Я смотрю на Роз; Роз смотрит на меня. Все эти годы Исузу задавала нам обоим подобные вопросы. Например: что мы сделали бы, если бы мы знали заранее? А потом: чего мы лишились, перестав быть смертными, о чем мы больше всего жалеем?
Она задавала одни и те же вопросы снова и снова — думаю, отчасти потому, что наши ответы каждый раз звучали по-другому. Помнится, один раз я сказал, что лишился ощущения, которое возникает, когда голова лежит на прохладной подушке — лишился возможности чувствовать разницу температур, независимо от того, насколько это ощущение мимолетно. В другой раз я пожалел, что не потею. В третий раз это было курение. Или возможность от души справить нужду, от души помочиться. Упоминалась пища — само собой, пища, — но я смешивал это с другими вещами, такими, как солнечный свет, птицы, глаза, которые избавляют вас от проблем с выражением того, что вы не можете выразить словами. Время, как нечто такое, что имеет значение. Смерть как фактор мотивации.
— Если бы вы спросили меня, — произносит Исузу, внезапно появляясь среди нас, — между прочим, это никому не пришло в голову… Но если бы вы спросили меня, я бы сказала: весь этот треп насчет того, откуда у меня такие идеи, имеют довольно слабое отношение к моей способности думать о самой себе… — она делает паузу, чтобы показать все ее тупые зубы, стиснутые в вымученной улыбке. — Но черт возьми, что я могу знать?

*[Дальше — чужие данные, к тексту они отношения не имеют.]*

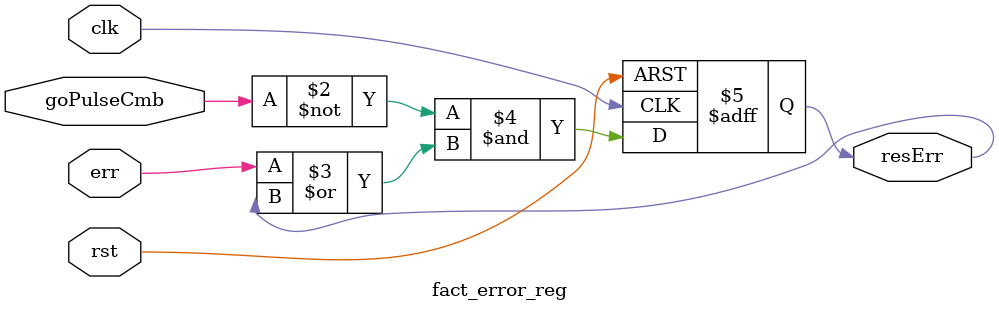
<source format=v>
`timescale 1ns / 1ps


module fact_error_reg(input clk, rst, goPulseCmb, err, output reg resErr );
always @(posedge clk, posedge rst)
begin
    if(rst)
        resErr <= 1'b0;
    else
        resErr <= (~goPulseCmb) & (err | resErr);
end
endmodule

</source>
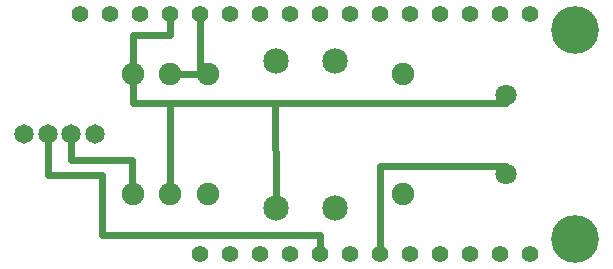
<source format=gtl>
G04 MADE WITH FRITZING*
G04 WWW.FRITZING.ORG*
G04 DOUBLE SIDED*
G04 HOLES PLATED*
G04 CONTOUR ON CENTER OF CONTOUR VECTOR*
%ASAXBY*%
%FSLAX23Y23*%
%MOIN*%
%OFA0B0*%
%SFA1.0B1.0*%
%ADD10C,0.055118*%
%ADD11C,0.075000*%
%ADD12C,0.158819*%
%ADD13C,0.085000*%
%ADD14C,0.065000*%
%ADD15C,0.070866*%
%ADD16R,0.000170X0.000170*%
%ADD17C,0.024000*%
%LNCOPPER1*%
G90*
G70*
G54D10*
X1453Y51D03*
X853Y51D03*
X253Y851D03*
X653Y851D03*
X1553Y51D03*
X1253Y51D03*
X953Y51D03*
X1353Y51D03*
X1453Y851D03*
G54D11*
X678Y651D03*
X678Y251D03*
X428Y651D03*
X428Y251D03*
X553Y651D03*
X553Y251D03*
X1328Y651D03*
X1328Y251D03*
G54D10*
X1353Y851D03*
X753Y51D03*
X653Y51D03*
X353Y851D03*
X1553Y851D03*
X1653Y851D03*
X1753Y851D03*
X1253Y851D03*
X1153Y851D03*
X1053Y851D03*
X753Y851D03*
X1653Y51D03*
X1053Y51D03*
X453Y851D03*
X853Y851D03*
X1753Y51D03*
X1153Y51D03*
X553Y851D03*
X953Y851D03*
G54D12*
X1902Y800D03*
X1902Y103D03*
G54D13*
X1103Y697D03*
X906Y697D03*
X906Y205D03*
X1103Y205D03*
X1103Y697D03*
X906Y697D03*
X906Y205D03*
X1103Y205D03*
G54D14*
X303Y451D03*
X224Y451D03*
X145Y451D03*
X67Y451D03*
G54D15*
X1673Y319D03*
X1673Y583D03*
G54D16*
X1145Y205D03*
G54D17*
X581Y651D02*
X649Y651D01*
D02*
X325Y317D02*
X325Y117D01*
D02*
X145Y317D02*
X325Y317D01*
D02*
X1052Y117D02*
X1052Y78D01*
D02*
X325Y117D02*
X1052Y117D01*
D02*
X145Y428D02*
X145Y317D01*
D02*
X653Y651D02*
X581Y651D01*
D02*
X653Y824D02*
X653Y651D01*
D02*
X551Y554D02*
X904Y554D01*
D02*
X428Y554D02*
X551Y554D01*
D02*
X428Y623D02*
X428Y554D01*
D02*
X553Y388D02*
X553Y280D01*
D02*
X551Y554D02*
X553Y388D01*
D02*
X553Y781D02*
X428Y781D01*
D02*
X428Y781D02*
X428Y680D01*
D02*
X553Y824D02*
X553Y781D01*
D02*
X426Y366D02*
X427Y280D01*
D02*
X224Y366D02*
X426Y366D01*
D02*
X224Y428D02*
X224Y366D01*
D02*
X1253Y78D02*
X1253Y347D01*
D02*
X904Y554D02*
X906Y240D01*
D02*
X1673Y554D02*
X1673Y556D01*
D02*
X904Y554D02*
X1673Y554D01*
D02*
X1253Y347D02*
X1673Y347D01*
D02*
X1673Y347D02*
X1673Y346D01*
G04 End of Copper1*
M02*
</source>
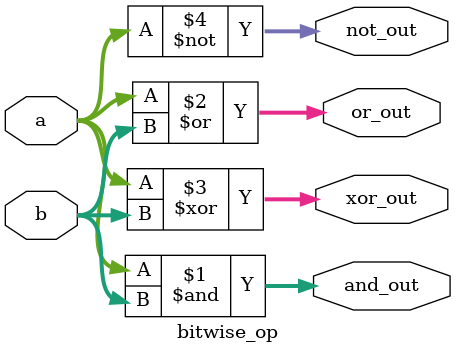
<source format=v>
module bitwise_op (
    input  [3:0] a,
    input  [3:0] b,
    output [3:0] and_out,
    output [3:0] or_out,
    output [3:0] xor_out,
    output [3:0] not_out
);
    assign and_out = a & b;   
    assign or_out  = a | b;   
    assign xor_out = a ^ b;  
    assign not_out = ~a;      
endmodule

</source>
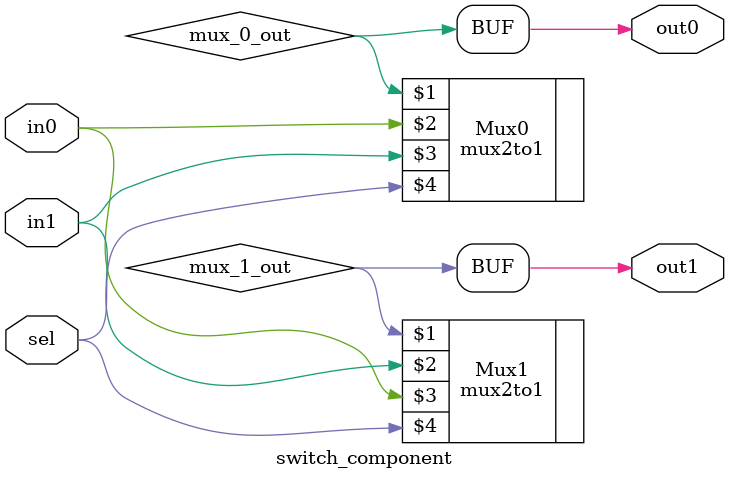
<source format=v>
`timescale 1ns / 1ps


module switch_component(out0, out1, sel, in0, in1);
    input sel, in0, in1;
    output out0, out1;
    
    wire mux_0_out, mux_1_out, not_0_out, not_1_out;
    
    mux2to1 Mux0(mux_0_out, in0, in1, sel);
    mux2to1 Mux1(mux_1_out, in1, in0, sel);
    
    not NOT0(not_0_out, mux_0_out);
    not NOT1(not_1_out, mux_1_out);
    
    not NOT0_undo(out0, not_0_out);
    not NOT1_undo(out1, not_1_out);
    
endmodule

</source>
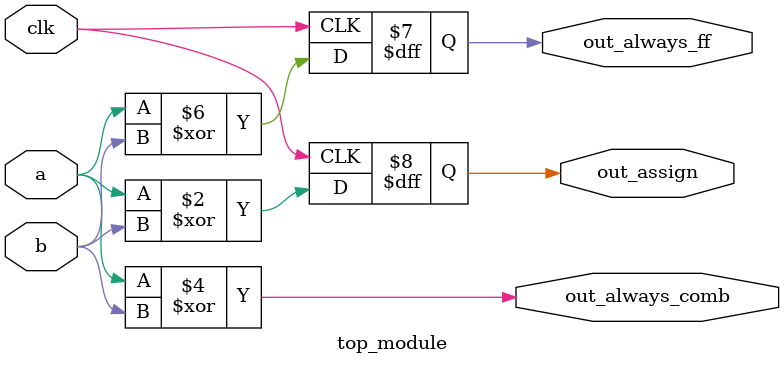
<source format=v>
module top_module(
    input clk,
    input a,
    input b,
    output wire out_assign,
    output reg out_always_comb,
    output reg out_always_ff   );

    // Assign statement
    always @(posedge clk) begin
        out_assign = a ^ b;
    end

    // Combinational always block
    always @(a or b) begin
        out_always_comb = a ^ b;
    end

    // Clocked always block
    always @(posedge clk) begin
        out_always_ff <= a ^ b;
    end

endmodule
</source>
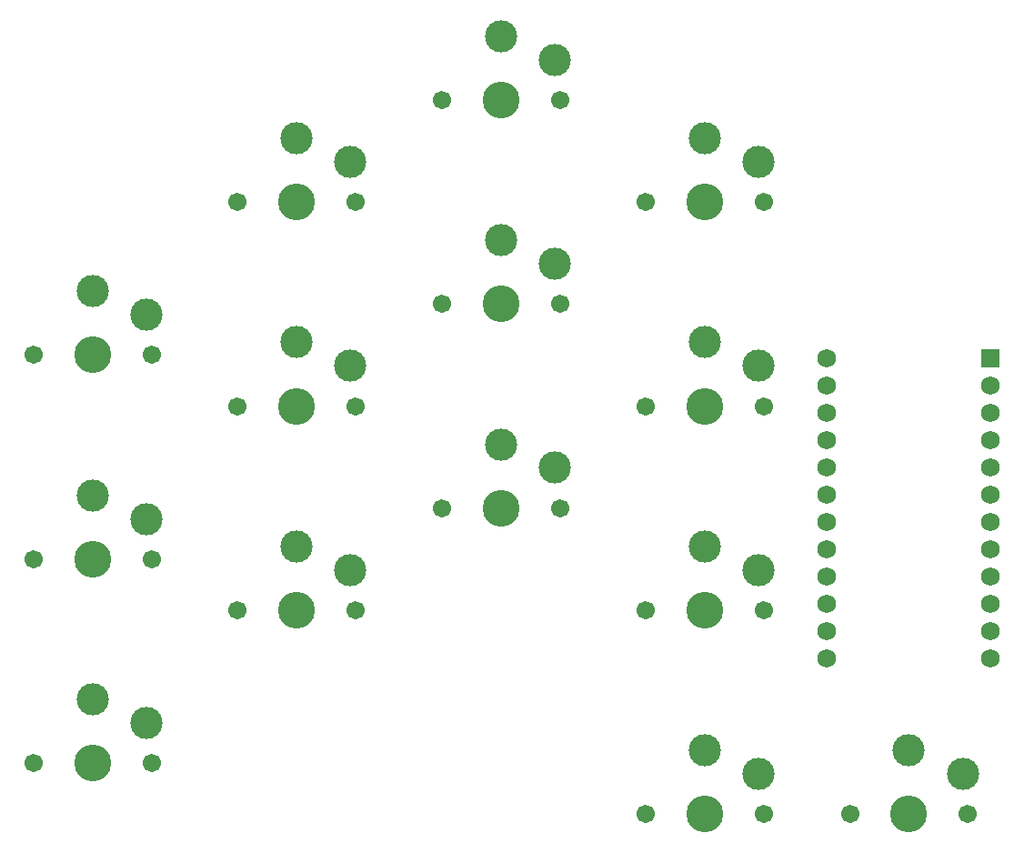
<source format=gbr>
%TF.GenerationSoftware,KiCad,Pcbnew,8.0.1*%
%TF.CreationDate,2024-11-14T23:23:20-08:00*%
%TF.ProjectId,roo_left_auto_routed,726f6f5f-6c65-4667-945f-6175746f5f72,0.1.0*%
%TF.SameCoordinates,Original*%
%TF.FileFunction,Soldermask,Top*%
%TF.FilePolarity,Negative*%
%FSLAX46Y46*%
G04 Gerber Fmt 4.6, Leading zero omitted, Abs format (unit mm)*
G04 Created by KiCad (PCBNEW 8.0.1) date 2024-11-14 23:23:20*
%MOMM*%
%LPD*%
G01*
G04 APERTURE LIST*
%ADD10C,1.701800*%
%ADD11C,3.000000*%
%ADD12C,3.429000*%
%ADD13R,1.752600X1.752600*%
%ADD14C,1.752600*%
G04 APERTURE END LIST*
D10*
%TO.C,S13*%
X212085800Y-173585800D03*
D11*
X217585800Y-167635800D03*
D12*
X217585800Y-173585800D03*
D11*
X222585800Y-169835800D03*
D10*
X223085800Y-173585800D03*
%TD*%
%TO.C,S10*%
X212085800Y-154585800D03*
D11*
X217585800Y-148635800D03*
D12*
X217585800Y-154585800D03*
D11*
X222585800Y-150835800D03*
D10*
X223085800Y-154585800D03*
%TD*%
%TO.C,S11*%
X212085800Y-135585800D03*
D11*
X217585800Y-129635800D03*
D12*
X217585800Y-135585800D03*
D11*
X222585800Y-131835800D03*
D10*
X223085800Y-135585800D03*
%TD*%
%TO.C,S5*%
X174085800Y-135585800D03*
D11*
X179585800Y-129635800D03*
D12*
X179585800Y-135585800D03*
D11*
X184585800Y-131835800D03*
D10*
X185085800Y-135585800D03*
%TD*%
D13*
%TO.C,MCU1*%
X244205800Y-131115800D03*
D14*
X244205800Y-133655800D03*
X244205800Y-136195800D03*
X244205800Y-138735800D03*
X244205800Y-141275800D03*
X244205800Y-143815800D03*
X244205800Y-146355800D03*
X244205800Y-148895800D03*
X244205800Y-151435800D03*
X244205800Y-153975800D03*
X244205800Y-156515800D03*
X244205800Y-159055800D03*
X228965800Y-131115800D03*
X228965800Y-133655800D03*
X228965800Y-136195800D03*
X228965800Y-138735800D03*
X228965800Y-141275800D03*
X228965800Y-143815800D03*
X228965800Y-146355800D03*
X228965800Y-148895800D03*
X228965800Y-151435800D03*
X228965800Y-153975800D03*
X228965800Y-156515800D03*
X228965800Y-159055800D03*
%TD*%
D10*
%TO.C,S1*%
X155085800Y-168835800D03*
D11*
X160585800Y-162885800D03*
D12*
X160585800Y-168835800D03*
D11*
X165585800Y-165085800D03*
D10*
X166085800Y-168835800D03*
%TD*%
%TO.C,S7*%
X193085800Y-145085800D03*
D11*
X198585800Y-139135800D03*
D12*
X198585800Y-145085800D03*
D11*
X203585800Y-141335800D03*
D10*
X204085800Y-145085800D03*
%TD*%
%TO.C,S3*%
X155085800Y-130835800D03*
D11*
X160585800Y-124885800D03*
D12*
X160585800Y-130835800D03*
D11*
X165585800Y-127085800D03*
D10*
X166085800Y-130835800D03*
%TD*%
%TO.C,S14*%
X231085800Y-173585800D03*
D11*
X236585800Y-167635800D03*
D12*
X236585800Y-173585800D03*
D11*
X241585800Y-169835800D03*
D10*
X242085800Y-173585800D03*
%TD*%
%TO.C,S8*%
X193085800Y-126085800D03*
D11*
X198585800Y-120135800D03*
D12*
X198585800Y-126085800D03*
D11*
X203585800Y-122335800D03*
D10*
X204085800Y-126085800D03*
%TD*%
%TO.C,S9*%
X193085800Y-107085800D03*
D11*
X198585800Y-101135800D03*
D12*
X198585800Y-107085800D03*
D11*
X203585800Y-103335800D03*
D10*
X204085800Y-107085800D03*
%TD*%
%TO.C,S12*%
X212085800Y-116585800D03*
D11*
X217585800Y-110635800D03*
D12*
X217585800Y-116585800D03*
D11*
X222585800Y-112835800D03*
D10*
X223085800Y-116585800D03*
%TD*%
%TO.C,S4*%
X174085800Y-154585800D03*
D11*
X179585800Y-148635800D03*
D12*
X179585800Y-154585800D03*
D11*
X184585800Y-150835800D03*
D10*
X185085800Y-154585800D03*
%TD*%
%TO.C,S2*%
X155085800Y-149835800D03*
D11*
X160585800Y-143885800D03*
D12*
X160585800Y-149835800D03*
D11*
X165585800Y-146085800D03*
D10*
X166085800Y-149835800D03*
%TD*%
%TO.C,S6*%
X174085800Y-116585800D03*
D11*
X179585800Y-110635800D03*
D12*
X179585800Y-116585800D03*
D11*
X184585800Y-112835800D03*
D10*
X185085800Y-116585800D03*
%TD*%
M02*

</source>
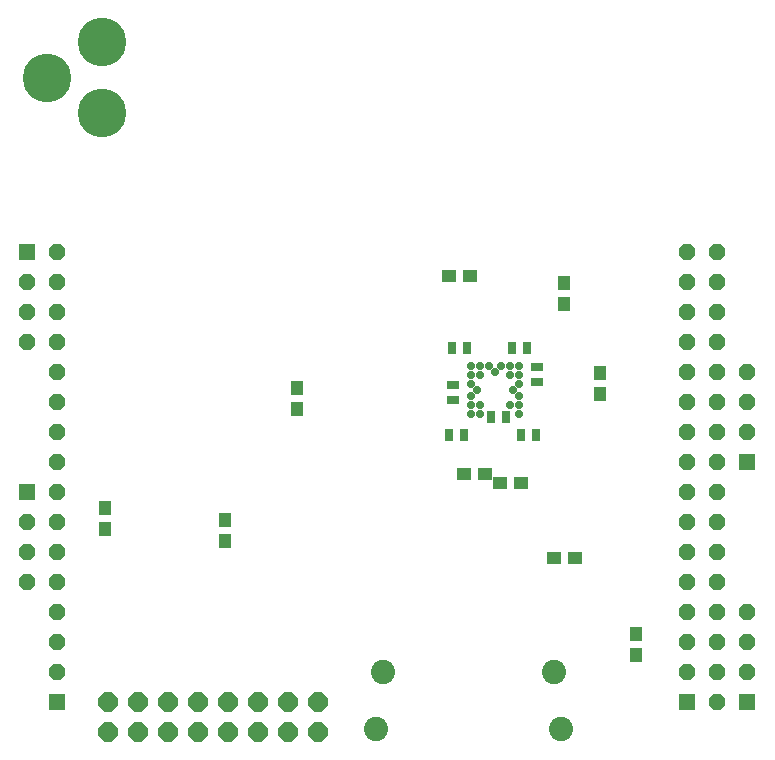
<source format=gbs>
G75*
G70*
%OFA0B0*%
%FSLAX24Y24*%
%IPPOS*%
%LPD*%
%AMOC8*
5,1,8,0,0,1.08239X$1,22.5*
%
%ADD10OC8,0.0555*%
%ADD11R,0.0555X0.0555*%
%ADD12C,0.0808*%
%ADD13C,0.1620*%
%ADD14OC8,0.0640*%
%ADD15R,0.0473X0.0434*%
%ADD16R,0.0316X0.0394*%
%ADD17R,0.0394X0.0316*%
%ADD18R,0.0434X0.0473*%
%ADD19C,0.0280*%
D10*
X003000Y003668D03*
X003000Y004668D03*
X003000Y005668D03*
X003000Y006668D03*
X002000Y006668D03*
X002000Y007668D03*
X003000Y007668D03*
X003000Y008668D03*
X002000Y008668D03*
X003000Y009668D03*
X003000Y010668D03*
X003000Y011668D03*
X003000Y012668D03*
X003000Y013668D03*
X003000Y014668D03*
X002000Y014668D03*
X002000Y015668D03*
X003000Y015668D03*
X003000Y016668D03*
X002000Y016668D03*
X003000Y017668D03*
X024000Y017668D03*
X024000Y016668D03*
X024000Y015668D03*
X024000Y014668D03*
X024000Y013668D03*
X024000Y012668D03*
X024000Y011668D03*
X024000Y010668D03*
X024000Y009668D03*
X024000Y008668D03*
X024000Y007668D03*
X024000Y006668D03*
X024000Y005668D03*
X024000Y004668D03*
X024000Y003668D03*
X025000Y003668D03*
X025000Y002668D03*
X026000Y003668D03*
X026000Y004668D03*
X026000Y005668D03*
X025000Y005668D03*
X025000Y004668D03*
X025000Y006668D03*
X025000Y007668D03*
X025000Y008668D03*
X025000Y009668D03*
X025000Y010668D03*
X025000Y011668D03*
X026000Y011668D03*
X026000Y012668D03*
X026000Y013668D03*
X025000Y013668D03*
X025000Y012668D03*
X025000Y014668D03*
X025000Y015668D03*
X025000Y016668D03*
X025000Y017668D03*
D11*
X003000Y002668D03*
X002000Y009668D03*
X002000Y017668D03*
X024000Y002668D03*
X026000Y002668D03*
X026000Y010668D03*
D12*
X019554Y003668D03*
X019791Y001739D03*
X013846Y003668D03*
X013609Y001739D03*
D13*
X004500Y022275D03*
X002650Y023456D03*
X004500Y024637D03*
D14*
X004700Y002668D03*
X004700Y001668D03*
X005700Y001668D03*
X006700Y001668D03*
X007700Y001668D03*
X008700Y001668D03*
X009700Y001668D03*
X010700Y001668D03*
X011700Y001668D03*
X011700Y002668D03*
X010700Y002668D03*
X009700Y002668D03*
X008700Y002668D03*
X007700Y002668D03*
X006700Y002668D03*
X005700Y002668D03*
D15*
X016565Y010268D03*
X017235Y010268D03*
X017765Y009968D03*
X018435Y009968D03*
X019565Y007468D03*
X020235Y007468D03*
X016735Y016868D03*
X016065Y016868D03*
D16*
X016144Y014468D03*
X016656Y014468D03*
X018144Y014468D03*
X018656Y014468D03*
X017956Y012168D03*
X017444Y012168D03*
X018444Y011568D03*
X018956Y011568D03*
X016556Y011568D03*
X016044Y011568D03*
D17*
X016200Y012712D03*
X016200Y013224D03*
X019000Y013312D03*
X019000Y013824D03*
D18*
X019900Y015934D03*
X019900Y016603D03*
X021100Y013603D03*
X021100Y012934D03*
X022300Y004903D03*
X022300Y004234D03*
X011000Y012434D03*
X011000Y013103D03*
X008600Y008703D03*
X008600Y008034D03*
X004600Y008434D03*
X004600Y009103D03*
D19*
X016800Y012268D03*
X017100Y012268D03*
X017100Y012568D03*
X016800Y012568D03*
X016800Y012868D03*
X017000Y013068D03*
X016800Y013268D03*
X016800Y013568D03*
X017100Y013568D03*
X017100Y013868D03*
X016800Y013868D03*
X017400Y013868D03*
X017600Y013668D03*
X017800Y013868D03*
X018100Y013868D03*
X018100Y013568D03*
X018400Y013568D03*
X018400Y013268D03*
X018200Y013068D03*
X018400Y012868D03*
X018400Y012568D03*
X018400Y012268D03*
X018100Y012568D03*
X018400Y013868D03*
M02*

</source>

— О, да это же Сьюзи Ку, [118] — произносит Робби, его рука скользит по плечам Исузу и подтягивает ее для краткого поцелуя в щечку — никаких клыков. — А мы только что о тебе говорили.
118
Вероятно, Робби имеет в виду Сьюзи Кватро — рок-певицу, которая прославилась благодаря своему хрипловатому, «прокуренному» голосу.
Исузу смотрит на меня, потом на кончик своего носа (я все еще могу проследить за ее взглядом) — только ты и я, Марти, только ты и я, — прежде чем ответить Робби небрежным поцелуем.
— В общем, я слышала, — говорит она. — А ты слышал, что я сказала?
— Конечно, нет, — откликается Робби, сгребая ее в свои медвежьи объятья и отрывая от земли. — Ты же знаешь, я живу только ради того, чтобы тебя игнорировать.
И затем — клянусь богом! — он подмигивает. Мне.
— Он мне только что подмигнул, — говорю я.
— Логично, — отвечает Исузу, все еще вися в объятьях Робби. — Он всем подмигивает… — Пауза. — Он даже в электронной почте подмигивает. Знаете, точка с запятой и круглая скобка? Думаю, их у него по два или по три в каждом письме.
— Ничего я не подмигиваю, — возражает Робби и тут же подмигивает мне снова.
Потом мне подмигивает Исузу. А потом Робби. И затем они целуются — на дюйм или два глубже, чем при обычном поцелуйчике, чмок-чмок. Исузу все еще висит в воздухе и болтает ногами. Я становлюсь лишним.